Kim był Benedykt XVI w naszych oczach i jaka była misja tego człowieka w białej sutannie, nie tylko dla teologów?
Dawał nam nadzieję na życie w Kościele małym, nieopierającym się na władzach świeckich, nieszukającym tam swojego znaczenia. Uważał nawet, że nie do końca ewangeliczna i zgodna z wyznaniem wiary w Kościół "powszechny" jest wizja Kościoła ogólnoświatowego, większościowego, jakby religijnego mocarstwa. Już w 1957 r. martwił się, że w takim Kościele będziemy mieli wielu pogan, którzy tylko z nazwy będą chrześcijanami. Pisał o Kościele w diasporze, rozproszeniu i Kościele "małej trzódce". Trochę mnie to denerwowało i dałem temu wyraz w "Świętym Kościele powszednim". Ucieszyło mnie, gdy pod koniec życia zniuansował swoje stanowisko. Kościół – mówił – nigdy nie może zostać zamkniętą grupą, która wystarcza sobie samej. Musimy być misyjni, otwarci przede wszystkim w tym sensie, że będziemy ukazywać światu wartości, które powinny konstytuować sumienie. Nie wolno ze spokojem przyglądać się, jak ludzie popadają w pogaństwo. Kościół musi wytężać siły, by Ewangelia działała jako zaczyn. To małej "wówczas wspólnocie, […] swym uczniom Jezus powiedział, że muszą być zaczynem i solą ziemi. Słowa te zakładają, że Kościół będzie w przyszłości mały. Ale jednocześnie zakładają, że będzie na nim spoczywać odpowiedzialność za ogół". To jest sedno sprawy – być zaczynem i solą, nawet, gdy nie będzie nas się liczyć w miliony.
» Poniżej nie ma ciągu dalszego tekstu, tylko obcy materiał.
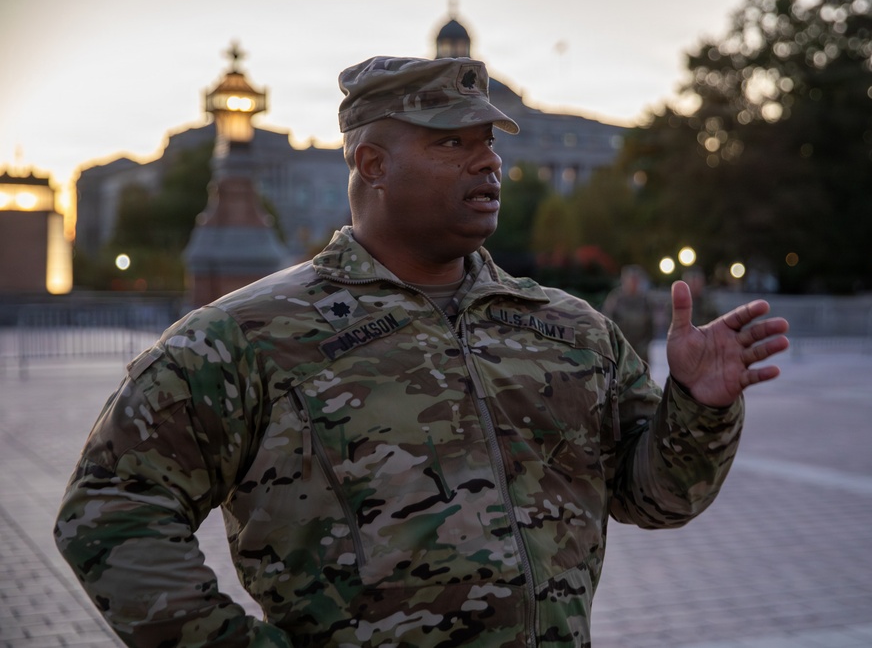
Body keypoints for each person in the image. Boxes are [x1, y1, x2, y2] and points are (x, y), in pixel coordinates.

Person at [54, 55, 789, 648]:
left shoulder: (570, 329)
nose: (487, 163)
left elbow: (657, 495)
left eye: (490, 142)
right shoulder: (249, 336)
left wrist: (698, 407)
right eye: (451, 142)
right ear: (372, 164)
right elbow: (110, 508)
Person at [601, 265, 657, 363]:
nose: (633, 283)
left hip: (641, 352)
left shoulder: (645, 300)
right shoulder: (616, 299)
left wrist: (645, 344)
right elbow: (607, 322)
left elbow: (651, 325)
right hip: (621, 349)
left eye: (636, 280)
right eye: (631, 279)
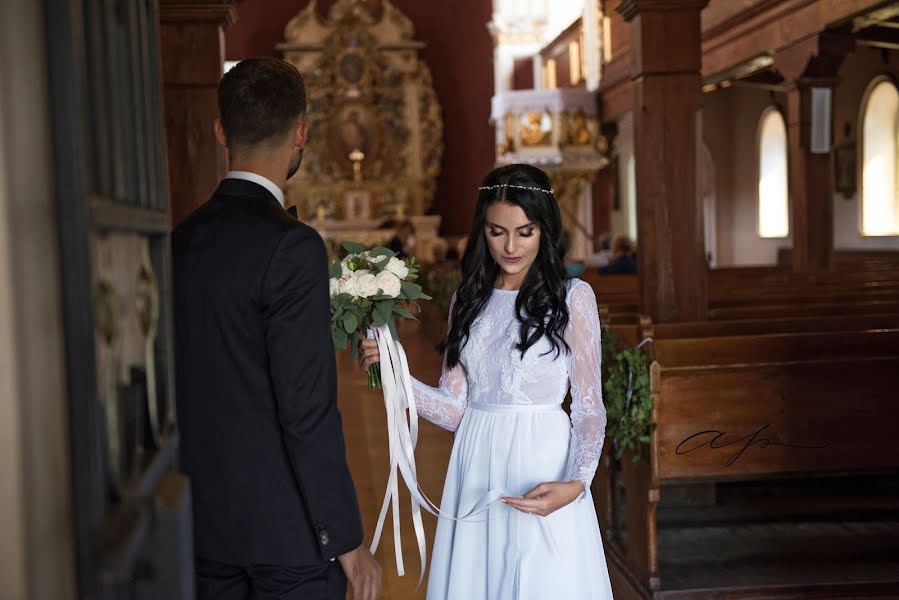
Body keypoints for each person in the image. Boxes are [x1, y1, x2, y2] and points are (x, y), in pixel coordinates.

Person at [172, 58, 381, 600]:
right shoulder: (292, 246)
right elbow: (305, 408)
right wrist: (347, 539)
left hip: (199, 524)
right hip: (286, 534)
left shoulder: (178, 239)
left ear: (222, 131)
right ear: (301, 133)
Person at [360, 164, 613, 599]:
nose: (510, 246)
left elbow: (589, 409)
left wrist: (577, 481)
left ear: (545, 230)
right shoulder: (469, 299)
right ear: (483, 231)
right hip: (475, 465)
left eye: (525, 231)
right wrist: (395, 374)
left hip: (542, 464)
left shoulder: (573, 298)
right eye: (497, 232)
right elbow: (456, 409)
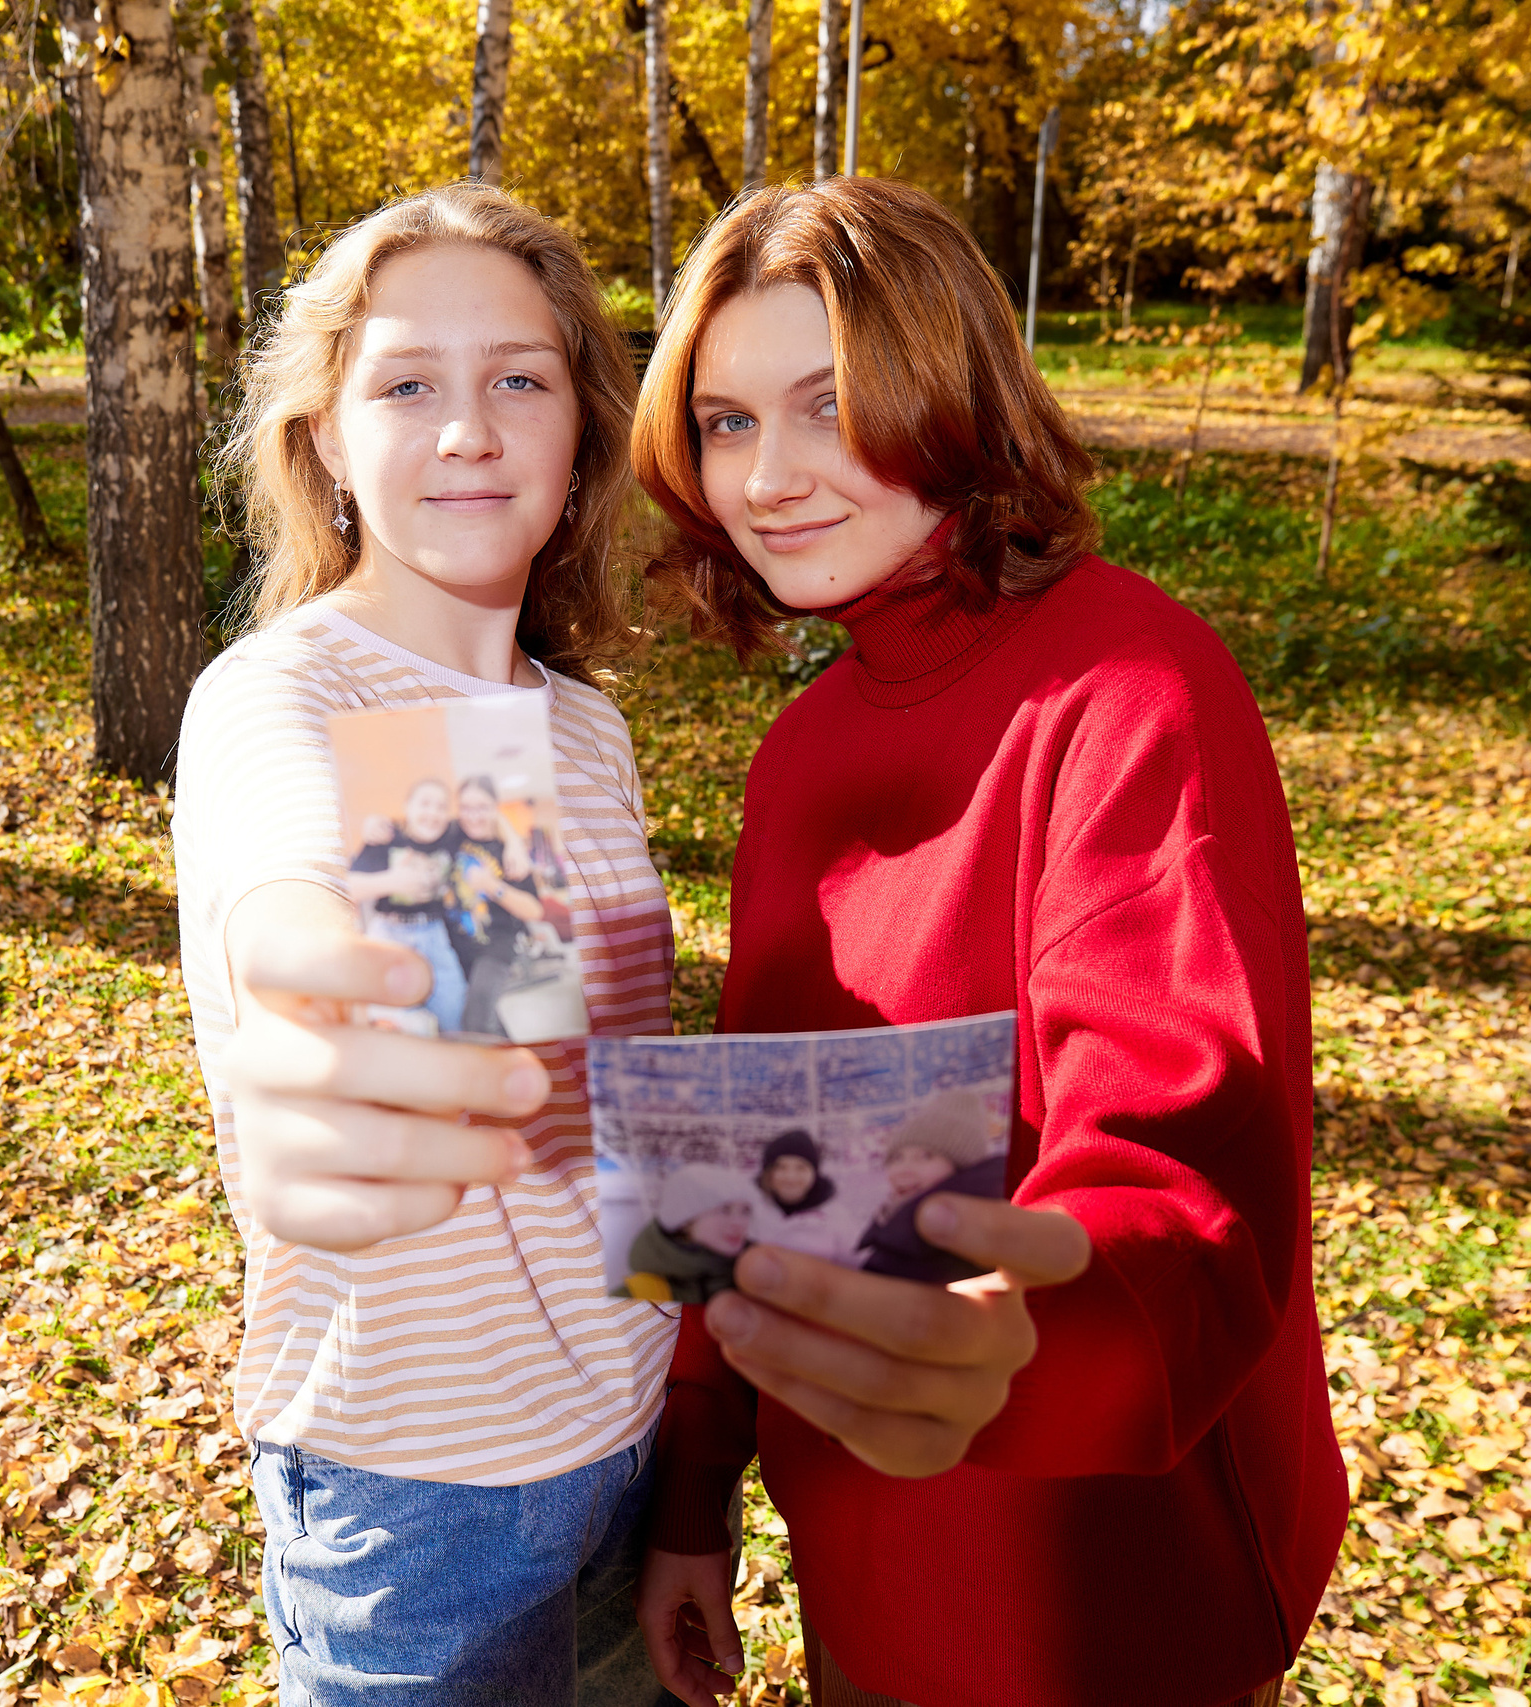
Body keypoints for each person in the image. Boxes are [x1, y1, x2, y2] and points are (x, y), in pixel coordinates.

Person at [627, 178, 1346, 1707]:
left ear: (952, 391)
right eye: (728, 422)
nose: (769, 476)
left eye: (830, 405)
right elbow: (759, 1151)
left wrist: (1035, 1340)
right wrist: (696, 1487)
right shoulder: (803, 751)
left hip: (1103, 1578)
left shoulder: (1133, 683)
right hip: (862, 1546)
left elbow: (1191, 1168)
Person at [171, 182, 677, 1706]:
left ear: (580, 432)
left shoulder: (580, 726)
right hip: (426, 1500)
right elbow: (293, 903)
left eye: (520, 378)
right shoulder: (292, 696)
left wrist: (699, 1448)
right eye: (408, 383)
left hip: (629, 1440)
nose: (469, 428)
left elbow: (577, 1102)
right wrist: (306, 1012)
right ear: (324, 439)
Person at [346, 778, 470, 1034]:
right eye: (425, 804)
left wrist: (513, 845)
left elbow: (490, 817)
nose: (433, 813)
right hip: (389, 933)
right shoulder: (386, 837)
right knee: (396, 1021)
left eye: (441, 807)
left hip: (434, 934)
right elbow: (349, 888)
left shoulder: (453, 835)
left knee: (455, 1012)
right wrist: (392, 881)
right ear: (408, 807)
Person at [852, 1088, 1005, 1284]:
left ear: (961, 1166)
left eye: (926, 1156)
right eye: (897, 1158)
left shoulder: (961, 1237)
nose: (903, 1169)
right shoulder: (895, 1224)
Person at [448, 774, 552, 1034]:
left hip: (496, 947)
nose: (473, 816)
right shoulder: (452, 834)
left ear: (495, 807)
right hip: (456, 946)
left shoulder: (508, 852)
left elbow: (535, 911)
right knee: (486, 1019)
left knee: (476, 1020)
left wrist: (493, 886)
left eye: (482, 807)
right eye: (466, 808)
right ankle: (517, 1067)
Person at [622, 1165, 758, 1304]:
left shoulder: (760, 1282)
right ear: (685, 1221)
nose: (739, 1222)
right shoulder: (633, 1297)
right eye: (725, 1209)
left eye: (745, 1211)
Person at [745, 1131, 854, 1265]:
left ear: (814, 1172)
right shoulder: (749, 1211)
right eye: (781, 1167)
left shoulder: (835, 1217)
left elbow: (856, 1268)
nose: (790, 1177)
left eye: (801, 1168)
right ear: (768, 1172)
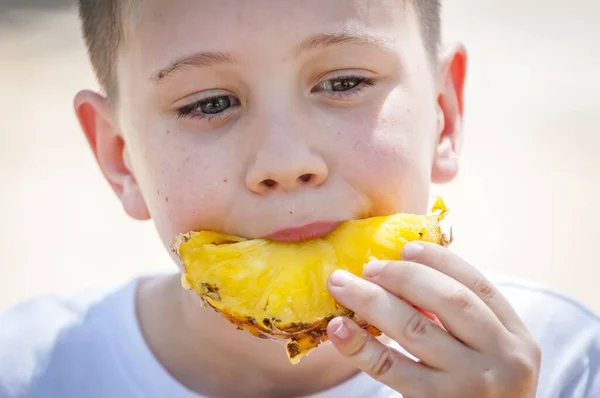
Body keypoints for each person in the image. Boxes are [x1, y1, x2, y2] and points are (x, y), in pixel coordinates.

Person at [1, 1, 598, 397]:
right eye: (209, 103)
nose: (286, 164)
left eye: (344, 83)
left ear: (443, 115)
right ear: (120, 156)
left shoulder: (563, 362)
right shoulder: (28, 371)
Wskazywał z żelazną logiką, że w tzw. świecie cywilizowanym dokonuje się proces "rozdzielania tego, co Bóg złączył, a czego człowiek nie powinien rozdzielać" w tej ważnej i podstawowej sferze życia, jaką jest: miłość małżeńska, rodzina, akt małżeński. Proces ten rozpoczął się od zgody prawodawstw państwowych na rozwody, a w gruncie rzeczy od ich ułatwiania i promowania. Potem w mediach i permisywnym wychowaniu oddzielono sferę seksualną od małżeństwa. Dalej w imię "wolności kobiety", zaczęto promować "aborcję na życzenie". Tu dokonało się coś tragicznego – rozerwanie więzi miłości, jednoczącej matkę z rodzącym się pod jej sercem dzieckiem. Dziecko zostało ukazane, opisane jako bliżej nieokreślony płód, gorzej – jako ciężar i zagrożenie. Następnie przyszło rozdzielanie – poprzez promocję antykoncepcji – aktu przekazywania życia ludzkiego od przyjemności i radości, którymi Pan Bóg zwieńczył ten akt. Tak rozpoczęła się droga manipulowania ludzkim życiem, podporządkowania technice tajemnicy i świętości oraz destrukcji naturalnego wymiaru płciowości itd.
Dalej, nie gorszyć się, ale nieść Dobrą Nowinę. Świętością Jezusa – mówił - też wielu się gorszyło: ucztował z grzesznikami, nie zrzucił ognia na niegodziwców, gorliwcom nie pozwalał wyrywać kąkolu z pól pszenicznych, a w końcu podzielił los zbrodniarzy, przyjąwszy na Siebie grzech. Ale właśnie tak przekazał nam informację, czym jest prawdziwa świętość. Że nie jest ona sądem nad tzw. grzesznym światem, ale poszukiwaniem jego zbawienia. Joseph Ratzinger używał wtedy nawet zwrotu: "nieświęta świętość" Kościoła. To właśnie w niej – podkreślał – objawia się prawdziwa świętość Boga, która miesza się z brudem świata, aby go przezwyciężyć. Dlatego właśnie Kościół nie powinien na pierwszym miejscu zajmować się sobą, swoimi strukturami, lecz przede wszystkim prowadzeniem ludzi do Pana Boga, kształtowaniem sumień, niejako współtworzeniem "Bożego świata". Nie potrzebuje on też wielu reformatorów – potrzebuje świętych. Święci zaś to ludzie wielkiej Bożej fantazji, a nie funkcjonariusze, urzędnicy kultu. To naprawdę nam zagraża.